Task brief >>
If an entry holds a picture, leave the picture out and copy the rest of the listing exactly.

Input data >>

####################

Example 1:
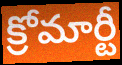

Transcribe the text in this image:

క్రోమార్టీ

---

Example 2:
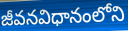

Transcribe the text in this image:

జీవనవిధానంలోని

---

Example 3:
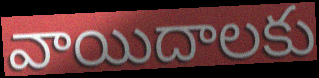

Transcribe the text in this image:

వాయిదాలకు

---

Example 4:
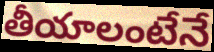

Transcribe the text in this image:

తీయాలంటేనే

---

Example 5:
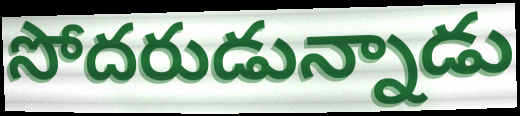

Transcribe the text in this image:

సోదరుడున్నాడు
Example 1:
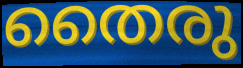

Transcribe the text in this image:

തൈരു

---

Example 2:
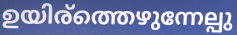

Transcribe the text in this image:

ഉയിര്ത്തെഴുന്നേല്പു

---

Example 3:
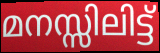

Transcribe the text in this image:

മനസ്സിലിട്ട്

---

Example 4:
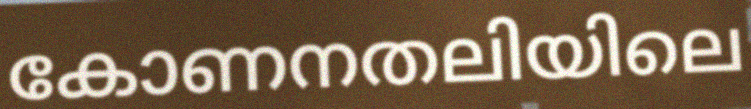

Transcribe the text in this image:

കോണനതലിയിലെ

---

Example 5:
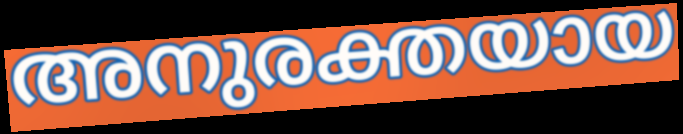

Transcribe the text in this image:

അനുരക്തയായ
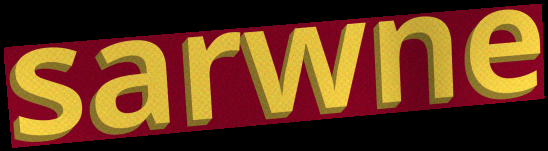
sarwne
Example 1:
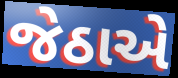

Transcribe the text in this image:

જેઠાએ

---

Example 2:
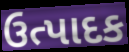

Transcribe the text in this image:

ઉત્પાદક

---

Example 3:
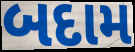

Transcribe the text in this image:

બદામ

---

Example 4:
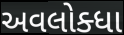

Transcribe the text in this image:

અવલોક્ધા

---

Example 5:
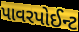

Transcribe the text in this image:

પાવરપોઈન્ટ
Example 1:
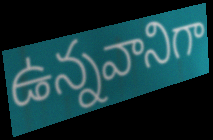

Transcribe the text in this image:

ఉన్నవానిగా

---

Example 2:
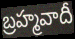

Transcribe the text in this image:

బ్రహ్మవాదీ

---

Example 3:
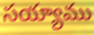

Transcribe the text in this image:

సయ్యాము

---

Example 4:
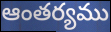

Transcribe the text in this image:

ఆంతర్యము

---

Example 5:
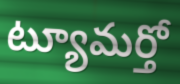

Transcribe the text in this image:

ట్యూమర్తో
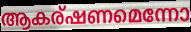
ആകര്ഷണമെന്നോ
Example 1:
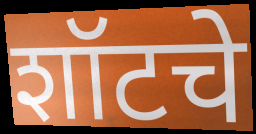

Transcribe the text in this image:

####################

Exercise output >>
Example 1:

Transcribe the text in this image:

క్రోమార్టీ

---

Example 2:

Transcribe the text in this image:

జీవనవిధానంలోని

---

Example 3:

Transcribe the text in this image:

వాయిదాలకు

---

Example 4:

Transcribe the text in this image:

తీయాలంటేనే

---

Example 5:

Transcribe the text in this image:

సోదరుడున్నాడు
Example 1:

Transcribe the text in this image:

തൈരു

---

Example 2:

Transcribe the text in this image:

ഉയിര്ത്തെഴുന്നേല്പു

---

Example 3:

Transcribe the text in this image:

മനസ്സിലിട്ട്

---

Example 4:

Transcribe the text in this image:

കോണനതലിയിലെ

---

Example 5:

Transcribe the text in this image:

അനുരക്തയായ
sarwne
Example 1:

Transcribe the text in this image:

જેઠાએ

---

Example 2:

Transcribe the text in this image:

ઉત્પાદક

---

Example 3:

Transcribe the text in this image:

બદામ

---

Example 4:

Transcribe the text in this image:

અવલોક્ધા

---

Example 5:

Transcribe the text in this image:

પાવરપોઈન્ટ
Example 1:

Transcribe the text in this image:

ఉన్నవానిగా

---

Example 2:

Transcribe the text in this image:

బ్రహ్మవాదీ

---

Example 3:

Transcribe the text in this image:

సయ్యాము

---

Example 4:

Transcribe the text in this image:

ఆంతర్యము

---

Example 5:

Transcribe the text in this image:

ట్యూమర్తో
ആകര്ഷണമെന്നോ
Example 1:

Transcribe the text in this image:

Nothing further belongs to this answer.